Yine de ihmal ve kusurlu bulunan tüm yönetimlere yönelik eleştiriler ve halkın mağduriyetleri görüntülerde bolca yer alması da sosyal medya gündeminden inmedi. Belki en fazla bu yangın zamanında bu kadar dayanışma ve halkın örgütlenerek yangınla mücadelesine yönelik görüntüler gündem olmuştur. Dayanışma görüntülerinden gurur duyduk. Halkın birbirinin yarasını sarmadaki hassasiyetini gördük. Herkes canla başla elinden geleni yaptı. Gurur tablosu olarak izledik.
Gökyüzündeki uçak ve helikopterlerin sesleri hiç bu kadar “gürültücü müjde” olarak algılanmamıştır. Sevinç gözyaşları ile izlenen o yangına müdahale araçları, insanların çaresizliğini aldı götürdü. Ütüne üstlük Manavgat’ta başlayan yağmurlar ise bir başka sevinç yaşattı. Yangınların şakası yok dikkatle izlenmelidir.
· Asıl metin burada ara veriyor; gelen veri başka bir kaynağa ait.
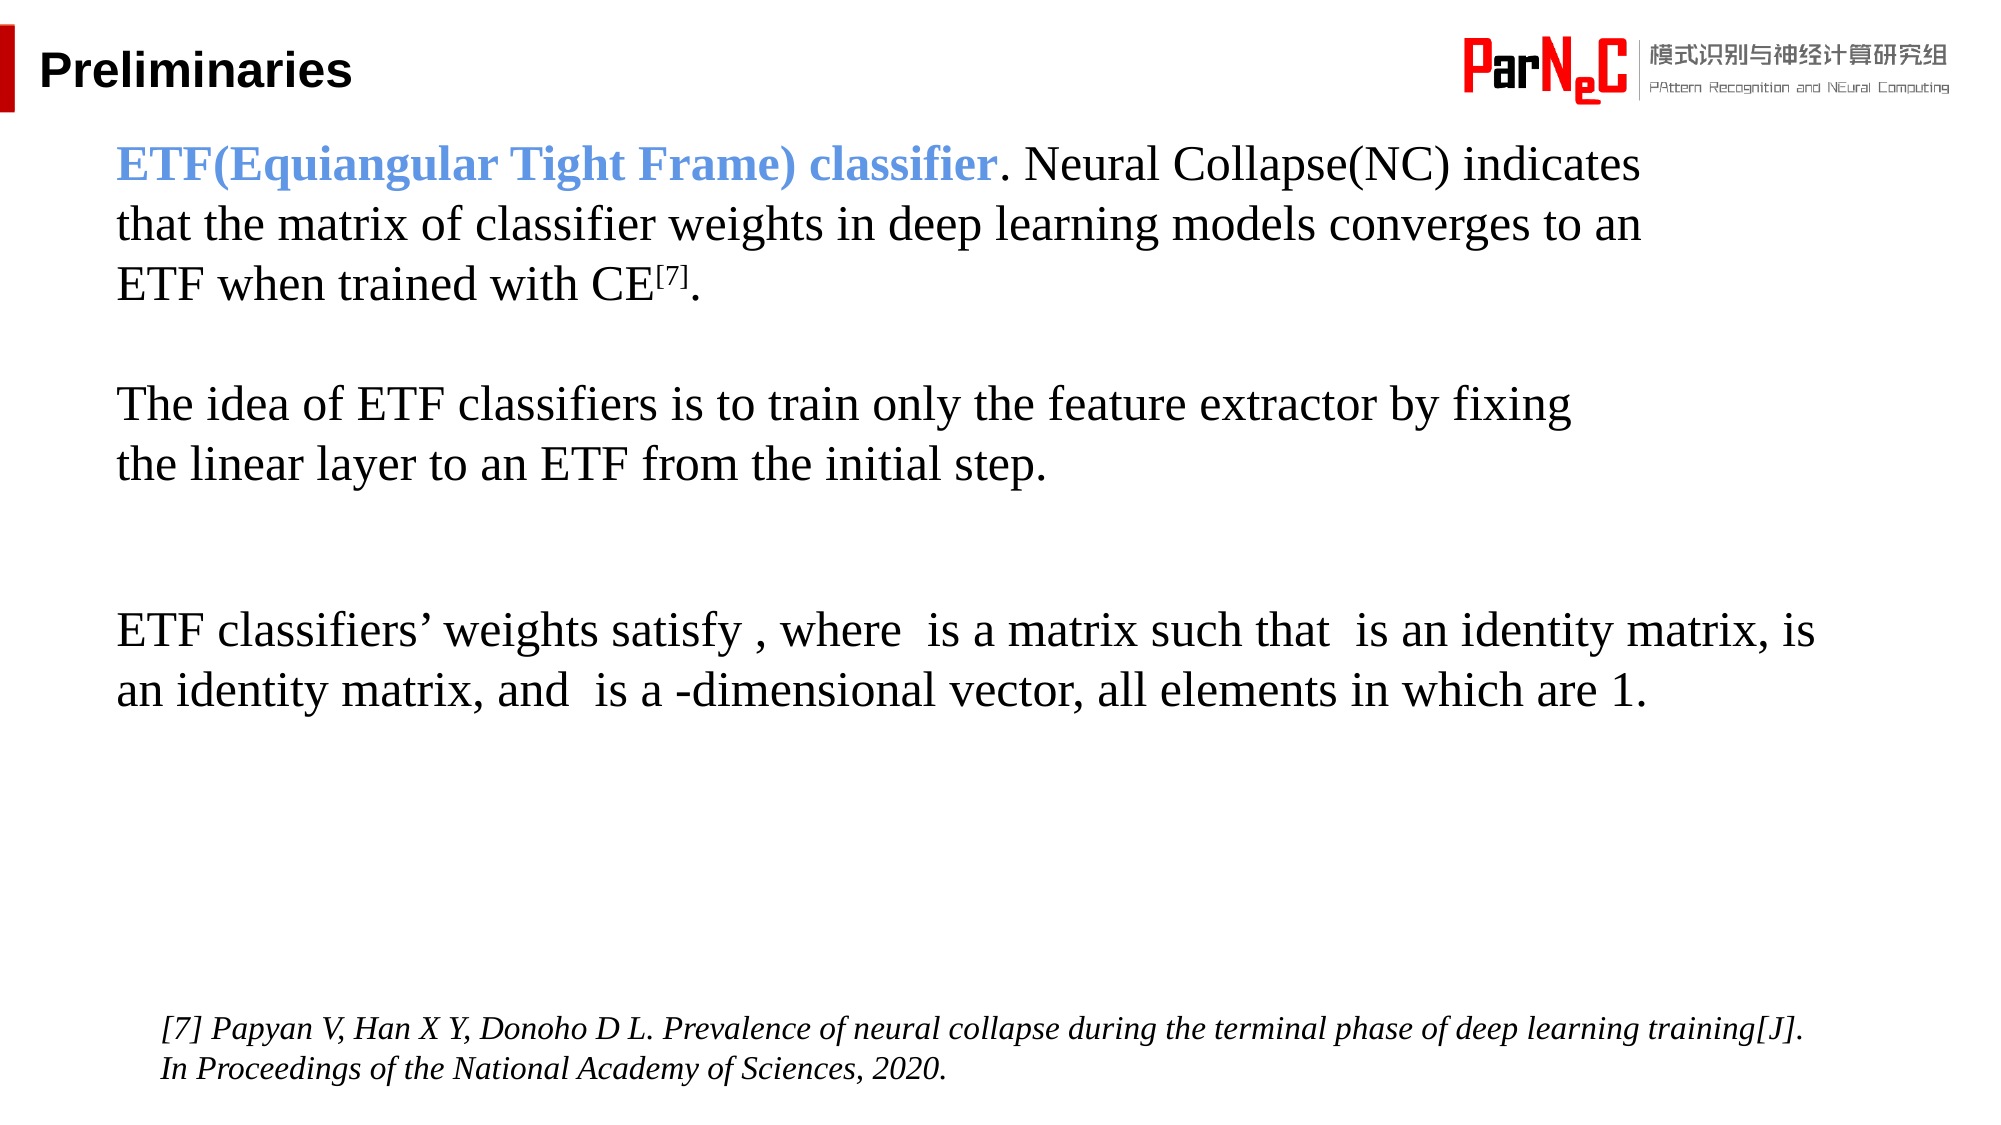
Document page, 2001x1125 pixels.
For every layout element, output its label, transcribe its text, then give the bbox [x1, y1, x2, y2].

Bir de işin sabotaj ve provakasyon kısmı var ki “sivil plakalı şüpheli araçların ilan edilmesi, “elinde benzin bidonu ile kaçtığı ihbar edilen kişiler” sosyal medyada viral olarak yayılan video görüntülerinin üstüne kimi vatandaşlara yönelik linç girişimleri… Bunlar gerilimi tırmandırıcı gelişmeler. Şükürler olsun, kötü niyetler karşılık bulmadı, fırsa olmadı. Münferit birkaç olay, tırmanmadan bastırıldı. Bugün nispeten yangın söndürülmüş ve çok sınırlı birkaç kontrollü alandaki çalışmalardan söz ediyoruz.
Siyasi iktidar ve belediyelerin yangını söndürme konusundaki işbirliği, vatandaşın destekleri, yangın bölgeleri için organize edilen yardımlar yine vatandaş dayanışmasının en güzel örnekleridir.
Kaos ortamı, panik hali, güvensizlik provokasyoncuların en sevdiği hallerdir. Tutuklu, şüpheli bilgisine sahip değiliz. Resmi açıklamalar yapılmamıştır. Hele şu duman bir kalksın, elbette her şey daha iyi anlaşılacaktır.